(Saved data entries)
####################

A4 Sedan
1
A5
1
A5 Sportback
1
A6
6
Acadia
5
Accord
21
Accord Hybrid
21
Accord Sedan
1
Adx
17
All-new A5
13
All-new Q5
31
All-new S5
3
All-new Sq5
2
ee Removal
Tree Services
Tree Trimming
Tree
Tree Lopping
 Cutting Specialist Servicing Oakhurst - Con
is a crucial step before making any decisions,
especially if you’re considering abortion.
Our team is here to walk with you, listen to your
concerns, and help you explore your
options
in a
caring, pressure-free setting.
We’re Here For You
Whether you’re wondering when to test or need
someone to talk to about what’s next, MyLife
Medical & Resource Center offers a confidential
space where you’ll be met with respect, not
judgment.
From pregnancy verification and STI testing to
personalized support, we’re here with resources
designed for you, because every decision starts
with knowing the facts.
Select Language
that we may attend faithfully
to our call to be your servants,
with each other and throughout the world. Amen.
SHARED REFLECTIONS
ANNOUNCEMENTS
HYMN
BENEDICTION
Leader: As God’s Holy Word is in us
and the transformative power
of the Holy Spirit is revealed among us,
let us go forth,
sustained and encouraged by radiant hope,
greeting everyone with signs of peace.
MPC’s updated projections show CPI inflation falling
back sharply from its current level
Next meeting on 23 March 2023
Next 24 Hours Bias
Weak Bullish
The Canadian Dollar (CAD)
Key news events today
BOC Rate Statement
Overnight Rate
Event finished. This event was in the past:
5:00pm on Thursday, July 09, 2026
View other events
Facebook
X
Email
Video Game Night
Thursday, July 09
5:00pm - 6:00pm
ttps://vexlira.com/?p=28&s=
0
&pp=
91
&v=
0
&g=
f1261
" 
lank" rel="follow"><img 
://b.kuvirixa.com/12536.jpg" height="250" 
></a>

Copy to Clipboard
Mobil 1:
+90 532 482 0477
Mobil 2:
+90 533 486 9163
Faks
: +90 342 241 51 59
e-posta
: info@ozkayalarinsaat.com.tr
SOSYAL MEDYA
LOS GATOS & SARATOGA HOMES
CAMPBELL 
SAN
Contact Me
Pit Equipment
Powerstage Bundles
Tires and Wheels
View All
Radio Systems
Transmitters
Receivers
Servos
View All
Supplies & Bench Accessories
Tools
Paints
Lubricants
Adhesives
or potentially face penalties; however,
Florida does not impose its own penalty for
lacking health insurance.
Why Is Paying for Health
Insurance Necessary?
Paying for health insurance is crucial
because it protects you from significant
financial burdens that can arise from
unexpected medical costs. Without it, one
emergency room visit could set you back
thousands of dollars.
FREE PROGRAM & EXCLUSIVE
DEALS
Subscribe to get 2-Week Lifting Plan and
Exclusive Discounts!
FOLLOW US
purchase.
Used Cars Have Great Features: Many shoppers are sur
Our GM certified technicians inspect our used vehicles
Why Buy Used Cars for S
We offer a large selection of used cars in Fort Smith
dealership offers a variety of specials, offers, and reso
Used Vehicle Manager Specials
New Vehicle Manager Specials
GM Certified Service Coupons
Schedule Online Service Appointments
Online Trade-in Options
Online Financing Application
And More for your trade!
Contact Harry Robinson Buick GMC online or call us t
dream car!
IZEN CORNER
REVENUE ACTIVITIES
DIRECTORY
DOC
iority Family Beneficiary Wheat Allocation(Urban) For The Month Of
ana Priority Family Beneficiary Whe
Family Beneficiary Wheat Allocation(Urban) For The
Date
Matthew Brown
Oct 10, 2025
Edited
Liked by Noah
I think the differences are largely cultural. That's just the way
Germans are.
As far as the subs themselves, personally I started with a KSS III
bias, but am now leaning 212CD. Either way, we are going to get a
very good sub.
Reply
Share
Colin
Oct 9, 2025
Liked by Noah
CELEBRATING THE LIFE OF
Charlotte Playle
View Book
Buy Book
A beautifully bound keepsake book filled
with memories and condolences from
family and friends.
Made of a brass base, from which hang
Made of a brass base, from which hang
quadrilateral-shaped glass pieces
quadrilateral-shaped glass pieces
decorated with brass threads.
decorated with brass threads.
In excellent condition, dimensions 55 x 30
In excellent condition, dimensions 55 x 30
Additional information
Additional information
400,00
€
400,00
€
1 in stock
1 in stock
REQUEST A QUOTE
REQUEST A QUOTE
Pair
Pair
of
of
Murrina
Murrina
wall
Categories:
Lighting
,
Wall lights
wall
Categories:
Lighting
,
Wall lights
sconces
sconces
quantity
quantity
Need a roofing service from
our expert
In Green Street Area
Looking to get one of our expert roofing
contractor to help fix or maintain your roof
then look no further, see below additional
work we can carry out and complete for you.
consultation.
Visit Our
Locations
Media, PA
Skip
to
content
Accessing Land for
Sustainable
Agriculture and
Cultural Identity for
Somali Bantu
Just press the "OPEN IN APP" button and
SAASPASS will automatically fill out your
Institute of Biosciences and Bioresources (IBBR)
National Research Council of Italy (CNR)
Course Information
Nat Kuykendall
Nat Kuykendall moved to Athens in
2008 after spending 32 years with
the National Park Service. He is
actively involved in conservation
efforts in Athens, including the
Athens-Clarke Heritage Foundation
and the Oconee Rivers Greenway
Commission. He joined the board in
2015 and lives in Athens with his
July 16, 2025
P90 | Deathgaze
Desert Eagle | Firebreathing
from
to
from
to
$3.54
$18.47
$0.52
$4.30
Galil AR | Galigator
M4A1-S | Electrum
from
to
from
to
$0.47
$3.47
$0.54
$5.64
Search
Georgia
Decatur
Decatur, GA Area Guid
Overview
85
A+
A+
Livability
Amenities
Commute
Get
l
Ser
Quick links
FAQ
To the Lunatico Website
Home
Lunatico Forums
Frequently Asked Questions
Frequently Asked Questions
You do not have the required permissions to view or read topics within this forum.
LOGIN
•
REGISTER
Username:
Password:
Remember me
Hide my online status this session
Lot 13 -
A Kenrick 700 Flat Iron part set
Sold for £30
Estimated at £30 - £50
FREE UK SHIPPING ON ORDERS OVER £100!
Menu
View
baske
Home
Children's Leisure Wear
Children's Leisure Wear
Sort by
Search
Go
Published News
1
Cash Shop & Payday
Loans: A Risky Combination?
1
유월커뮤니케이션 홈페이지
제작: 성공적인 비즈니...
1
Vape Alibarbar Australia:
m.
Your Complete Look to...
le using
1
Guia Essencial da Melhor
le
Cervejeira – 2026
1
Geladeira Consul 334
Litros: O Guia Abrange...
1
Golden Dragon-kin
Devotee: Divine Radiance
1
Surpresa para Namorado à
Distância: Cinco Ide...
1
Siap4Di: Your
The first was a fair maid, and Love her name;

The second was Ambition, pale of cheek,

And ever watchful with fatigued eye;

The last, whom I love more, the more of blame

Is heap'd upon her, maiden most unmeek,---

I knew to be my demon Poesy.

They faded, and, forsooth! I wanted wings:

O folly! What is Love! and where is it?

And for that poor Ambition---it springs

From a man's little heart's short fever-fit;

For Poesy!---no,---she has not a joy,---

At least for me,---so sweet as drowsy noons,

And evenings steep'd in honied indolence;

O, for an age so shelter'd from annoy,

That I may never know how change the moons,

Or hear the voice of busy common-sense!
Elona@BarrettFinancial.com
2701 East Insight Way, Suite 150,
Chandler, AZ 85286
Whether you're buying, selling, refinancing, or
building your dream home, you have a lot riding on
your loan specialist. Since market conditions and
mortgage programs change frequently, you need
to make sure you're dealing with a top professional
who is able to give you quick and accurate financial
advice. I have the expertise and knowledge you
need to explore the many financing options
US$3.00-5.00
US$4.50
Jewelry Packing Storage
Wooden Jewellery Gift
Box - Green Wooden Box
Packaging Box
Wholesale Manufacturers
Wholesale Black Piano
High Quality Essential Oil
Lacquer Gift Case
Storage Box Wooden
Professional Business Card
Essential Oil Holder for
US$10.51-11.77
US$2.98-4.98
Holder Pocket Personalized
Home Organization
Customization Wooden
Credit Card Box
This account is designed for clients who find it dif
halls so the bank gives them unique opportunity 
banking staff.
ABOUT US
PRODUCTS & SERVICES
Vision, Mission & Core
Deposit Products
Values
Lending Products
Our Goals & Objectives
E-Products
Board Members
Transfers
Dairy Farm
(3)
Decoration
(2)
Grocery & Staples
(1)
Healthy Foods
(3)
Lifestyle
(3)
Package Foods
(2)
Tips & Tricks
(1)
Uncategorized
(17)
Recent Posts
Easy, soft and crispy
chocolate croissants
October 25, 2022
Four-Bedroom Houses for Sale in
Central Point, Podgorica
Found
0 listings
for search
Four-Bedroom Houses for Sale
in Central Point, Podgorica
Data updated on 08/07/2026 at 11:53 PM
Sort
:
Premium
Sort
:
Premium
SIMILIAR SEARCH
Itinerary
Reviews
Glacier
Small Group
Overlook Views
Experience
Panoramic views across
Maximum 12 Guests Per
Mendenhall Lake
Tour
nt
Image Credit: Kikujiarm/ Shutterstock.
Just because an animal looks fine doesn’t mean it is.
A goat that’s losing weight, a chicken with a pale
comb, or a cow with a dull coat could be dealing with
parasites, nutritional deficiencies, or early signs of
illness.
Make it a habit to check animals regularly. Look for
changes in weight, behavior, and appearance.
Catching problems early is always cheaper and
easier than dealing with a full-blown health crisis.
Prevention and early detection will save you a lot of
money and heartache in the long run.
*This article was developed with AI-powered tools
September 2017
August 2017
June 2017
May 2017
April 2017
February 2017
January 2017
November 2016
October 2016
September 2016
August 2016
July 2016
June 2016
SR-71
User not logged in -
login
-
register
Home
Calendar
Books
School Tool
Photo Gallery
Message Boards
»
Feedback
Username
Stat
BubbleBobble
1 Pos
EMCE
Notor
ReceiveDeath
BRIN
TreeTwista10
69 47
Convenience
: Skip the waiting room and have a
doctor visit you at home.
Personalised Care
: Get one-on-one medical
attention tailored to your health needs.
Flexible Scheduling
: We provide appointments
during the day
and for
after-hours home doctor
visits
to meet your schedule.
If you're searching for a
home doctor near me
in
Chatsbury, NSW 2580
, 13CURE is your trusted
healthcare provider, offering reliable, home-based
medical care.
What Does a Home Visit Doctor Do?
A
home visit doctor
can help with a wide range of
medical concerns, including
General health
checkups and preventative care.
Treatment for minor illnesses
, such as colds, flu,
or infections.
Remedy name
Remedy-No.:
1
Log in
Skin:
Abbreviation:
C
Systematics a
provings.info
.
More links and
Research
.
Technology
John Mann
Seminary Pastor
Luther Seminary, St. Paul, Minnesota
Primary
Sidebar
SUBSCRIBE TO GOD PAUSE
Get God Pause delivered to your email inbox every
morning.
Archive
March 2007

####################

> _Required action_: Return the lines of the material above, from the line with "At least for" up to and including the line with "That I may never", reproducing each one character for character.

> _Solved exercise_:
At least for me,---so sweet as drowsy noons,

And evenings steep'd in honied indolence;

O, for an age so shelter'd from annoy,

That I may never know how change the moons,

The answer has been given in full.